Being asked to transfer funds to a non-Italian IBAN is an even bigger red flag. For the unfamiliar, IBAN stands for International Bank Account Number, and Italians/Europeans use them for everything from paying bills to transferring money between friends. Freely giving out your IBAN may feel weird at first, but it’s only for putting money in. Businesses even include them on their websites.
Applying for a Long-Stay Visa, Part 3.
Once you have everything compiled, go to a notary to sign the application and any other legal documents you’re submitting. If the notary probably isn’t familiar with the Italian way, anywhere on the page is fine. (And when in doubt, notarize it!)
Next, you need two USPS Priority Express 9×12 envelopes. One is for the application, required documents (make copies first, especially of signed originals!), your actual passport (yes, the real one), and a cashier’s check made out to “CONSULATE GENERAL OF ITALY” for the stated amount (May 2022 = $136.80/long-form or $59.00/study). The other envelope needs a prepaid label addressed to YOU with the Consulate as the sender, which you’ll have to fold in half so it fits in the first envelope. Mail it to the address in the instructions exactly as it’s written.

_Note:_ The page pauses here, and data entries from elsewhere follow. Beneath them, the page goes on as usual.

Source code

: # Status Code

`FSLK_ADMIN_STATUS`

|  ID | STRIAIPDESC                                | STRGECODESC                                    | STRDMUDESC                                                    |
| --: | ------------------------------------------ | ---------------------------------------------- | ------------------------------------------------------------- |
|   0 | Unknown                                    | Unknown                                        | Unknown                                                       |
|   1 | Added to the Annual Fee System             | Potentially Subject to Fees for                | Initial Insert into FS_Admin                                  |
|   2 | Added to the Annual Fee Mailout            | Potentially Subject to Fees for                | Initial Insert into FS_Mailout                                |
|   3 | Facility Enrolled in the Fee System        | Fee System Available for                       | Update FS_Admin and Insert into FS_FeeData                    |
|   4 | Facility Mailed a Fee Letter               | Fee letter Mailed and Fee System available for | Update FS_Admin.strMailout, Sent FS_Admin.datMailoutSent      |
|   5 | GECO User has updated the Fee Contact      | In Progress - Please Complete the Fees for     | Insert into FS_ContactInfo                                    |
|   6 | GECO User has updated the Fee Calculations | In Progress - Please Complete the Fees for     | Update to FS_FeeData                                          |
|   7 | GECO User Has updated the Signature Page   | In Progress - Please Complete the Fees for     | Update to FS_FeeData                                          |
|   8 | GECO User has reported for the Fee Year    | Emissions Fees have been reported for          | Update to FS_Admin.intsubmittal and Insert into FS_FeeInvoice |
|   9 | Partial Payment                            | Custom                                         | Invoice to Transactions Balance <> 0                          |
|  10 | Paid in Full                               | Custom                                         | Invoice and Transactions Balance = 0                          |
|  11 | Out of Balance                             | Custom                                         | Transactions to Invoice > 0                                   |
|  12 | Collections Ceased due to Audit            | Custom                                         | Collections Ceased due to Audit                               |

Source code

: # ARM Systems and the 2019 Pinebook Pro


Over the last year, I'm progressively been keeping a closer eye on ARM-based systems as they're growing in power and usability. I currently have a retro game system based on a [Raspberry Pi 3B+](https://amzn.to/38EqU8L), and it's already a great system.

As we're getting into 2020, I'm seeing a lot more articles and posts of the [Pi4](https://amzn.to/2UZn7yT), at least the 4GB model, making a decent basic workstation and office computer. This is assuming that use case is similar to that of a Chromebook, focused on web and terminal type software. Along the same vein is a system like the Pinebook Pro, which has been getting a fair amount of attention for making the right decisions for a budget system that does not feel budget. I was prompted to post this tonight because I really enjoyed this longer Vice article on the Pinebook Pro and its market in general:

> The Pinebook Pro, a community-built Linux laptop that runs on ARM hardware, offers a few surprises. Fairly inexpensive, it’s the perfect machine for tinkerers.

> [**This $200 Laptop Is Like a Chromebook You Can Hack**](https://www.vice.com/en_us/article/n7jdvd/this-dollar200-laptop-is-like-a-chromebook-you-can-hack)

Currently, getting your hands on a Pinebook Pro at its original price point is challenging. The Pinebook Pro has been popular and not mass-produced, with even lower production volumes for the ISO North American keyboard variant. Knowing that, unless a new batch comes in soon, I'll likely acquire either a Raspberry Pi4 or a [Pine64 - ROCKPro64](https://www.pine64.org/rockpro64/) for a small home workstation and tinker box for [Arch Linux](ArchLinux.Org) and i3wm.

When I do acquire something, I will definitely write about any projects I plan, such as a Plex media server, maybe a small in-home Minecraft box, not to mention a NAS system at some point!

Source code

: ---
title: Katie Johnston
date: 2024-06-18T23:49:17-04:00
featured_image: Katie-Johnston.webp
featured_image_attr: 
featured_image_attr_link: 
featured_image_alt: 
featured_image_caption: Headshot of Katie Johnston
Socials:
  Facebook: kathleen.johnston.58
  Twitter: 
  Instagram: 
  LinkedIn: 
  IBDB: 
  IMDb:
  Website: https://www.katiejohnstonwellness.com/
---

Arrivederci e Buon Viaggio/Lavoro/in Bocca al Lupo!
If the consulate has questions or you forgot something, they’ll let you know. (But try not to forget anything.) Otherwise, as long as you meet all the requirements, your passport will arrive in 7-14 days with your visa already placed in it.
P.S. While you’re at it, apply for a codice fiscale (but with a different Priority Mail envelope), which is the Italian equivalent of a social security number. It’s required to conduct life in Italy, from renting an apartment to obtaining healthcare or a grocery discount card. It’s also done through the consulate, and also a number you’ll give out freely. (Unlike a SSN that you have to guard with your life, it’s unique to you.)